When Does Treatment Start?
For half the kids who have a seizure, it's a one-time thing. They'll never have another one. If there was a clear cause for it, like a head injury, low blood sugar, or infection, then your child gets treated for that condition. The seizure itself was just a symptom.
If there isn't a clear cause for a first seizure, you'll likely take a wait-and-see approach, unless:
- Results of an EEG, a test that measures brain activity, look off.
- The seizure was 15 minutes or longer.
- Your child has a higher chance of having seizures.
It's usually with a second seizure that you start with common epilepsy treatments.
Anti-epilepsydrugs are almost always the place to start, and for good reason.

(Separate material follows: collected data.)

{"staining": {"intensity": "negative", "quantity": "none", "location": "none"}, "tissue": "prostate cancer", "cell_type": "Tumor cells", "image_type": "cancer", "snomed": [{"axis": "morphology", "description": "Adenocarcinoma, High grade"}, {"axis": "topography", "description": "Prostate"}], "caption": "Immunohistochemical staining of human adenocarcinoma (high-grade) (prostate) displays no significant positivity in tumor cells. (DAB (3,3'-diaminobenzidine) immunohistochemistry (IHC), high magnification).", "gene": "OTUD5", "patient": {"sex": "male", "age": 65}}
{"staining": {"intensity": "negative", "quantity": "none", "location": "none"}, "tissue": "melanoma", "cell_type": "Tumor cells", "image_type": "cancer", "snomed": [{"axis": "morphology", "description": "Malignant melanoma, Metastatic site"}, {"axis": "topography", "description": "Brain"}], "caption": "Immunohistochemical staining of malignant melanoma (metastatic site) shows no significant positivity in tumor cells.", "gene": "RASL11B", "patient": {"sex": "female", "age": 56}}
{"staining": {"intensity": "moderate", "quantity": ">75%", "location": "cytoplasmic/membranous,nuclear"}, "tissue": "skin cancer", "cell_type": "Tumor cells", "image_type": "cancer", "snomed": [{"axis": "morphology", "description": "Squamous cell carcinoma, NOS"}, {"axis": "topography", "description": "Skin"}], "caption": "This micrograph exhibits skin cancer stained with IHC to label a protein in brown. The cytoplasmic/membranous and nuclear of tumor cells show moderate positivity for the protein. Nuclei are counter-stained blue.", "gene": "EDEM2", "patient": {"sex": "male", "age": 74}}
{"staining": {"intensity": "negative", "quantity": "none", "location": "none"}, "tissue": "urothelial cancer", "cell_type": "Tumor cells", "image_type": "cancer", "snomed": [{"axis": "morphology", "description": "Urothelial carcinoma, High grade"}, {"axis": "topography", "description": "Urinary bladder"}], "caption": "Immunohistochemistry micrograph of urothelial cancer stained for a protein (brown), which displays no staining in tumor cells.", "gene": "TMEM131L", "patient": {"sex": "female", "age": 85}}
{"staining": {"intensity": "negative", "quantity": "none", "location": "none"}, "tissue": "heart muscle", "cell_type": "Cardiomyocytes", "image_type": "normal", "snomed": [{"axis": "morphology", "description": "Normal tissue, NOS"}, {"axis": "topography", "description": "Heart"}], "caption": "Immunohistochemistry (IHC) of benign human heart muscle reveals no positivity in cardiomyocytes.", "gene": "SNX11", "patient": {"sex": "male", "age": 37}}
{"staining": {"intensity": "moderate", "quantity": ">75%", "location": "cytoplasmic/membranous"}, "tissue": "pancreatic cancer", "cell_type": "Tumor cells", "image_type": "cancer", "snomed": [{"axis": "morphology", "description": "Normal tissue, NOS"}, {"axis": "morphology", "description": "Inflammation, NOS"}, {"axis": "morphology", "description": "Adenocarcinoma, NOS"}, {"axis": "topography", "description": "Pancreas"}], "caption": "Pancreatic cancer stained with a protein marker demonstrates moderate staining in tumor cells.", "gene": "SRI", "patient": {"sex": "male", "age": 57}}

It can take a little trial and error, but they tend to work for most kids.
Your child will get a medicine to take every day that helps keep seizures in check. Some kids may also need what's called a rescue treatment, which are used mostly in emergencies.
They come in many forms including pills, sprinkles, syrups, and sprays. The key with any of them is to stick to the dose and schedule that your doctor sets. Your child may need regular blood tests and EEGs to make sure the medicine works as expected.
Side effects may include rashes, having more body hair than normal, and weight changes. They can also cause more serious problems, like liver or bone issues. If that happens, you move on to a different drug.
About 1 in 4 kids stop having focal onset seizures when they get older. So if your child goes 2 years without one, your doctor may suggest slowly lowering the dose and then stopping it entirely.
If drugs don't work or the side effects are too much, your doctor may suggest this high-fat, low-carb diet. It focuses on foods like cheese, butter, and oils instead of bread, fruit, and pasta. Doctors don't know why it works, but when it's successful, it can stop seizures entirely.
It's a strict and complicated diet. To see if it can work, your child has to follow it very closely. She'll start the diet in the hospital during a stay of several days. You'll both learn about what foods to eat and how much of them.
Typically, kids stay on the diet for 2 years, though some do it much longer. Keep in mind that while this may seem like a more natural approach, it can still have side effects and doesn't always work.
It's rare for a child to get surgery, and it's usually not the first choice of treatment, but it's an option if:
- Doctors can locate where in the brain the seizures happen, and the operation won't damage that area.
- Drugs haven't worked.
- The seizures won't likely get better with age.
It's also needed when a brain tumor is the problem.
The goal of surgery is to take out or disconnect the part of the brain causing seizures. It's complex, but it's gotten much more common as imaging and EEGs have improved. Doctors can now pinpoint the exact part of the brain that's leading to issues.
Since the brain doesn't feel pain, your child may be awake during it. This allows doctors to have your child do simple tasks to make sure they're on the right path.
Vagus Nerve Stimulation (VNS)
This treatment is most common in kids over age 12 who have focal onset seizures that medicine can't control. The vagus nerve starts in the brain and runs far and wide throughout the body. It has a hand in everything from swallowing to how your lungs work.
The idea behind VNS is to control seizures by sending small electrical signals through the vagus nerve to the brain. Your child gets surgery to place a small battery-powered device in the chest. It's programmed to send signals every few minutes.
Your child will also get a magnet that acts as a switch to turn the device on. If your child feels a seizure coming, she can hold it over the device to get the signals pulsing. This may stop the seizure or at least shorten it.
Side effects can include voice changes, as well as pain or hoarseness in the throat. Also, the battery lasts about 6 years. After that, your child would need another surgery to replace it.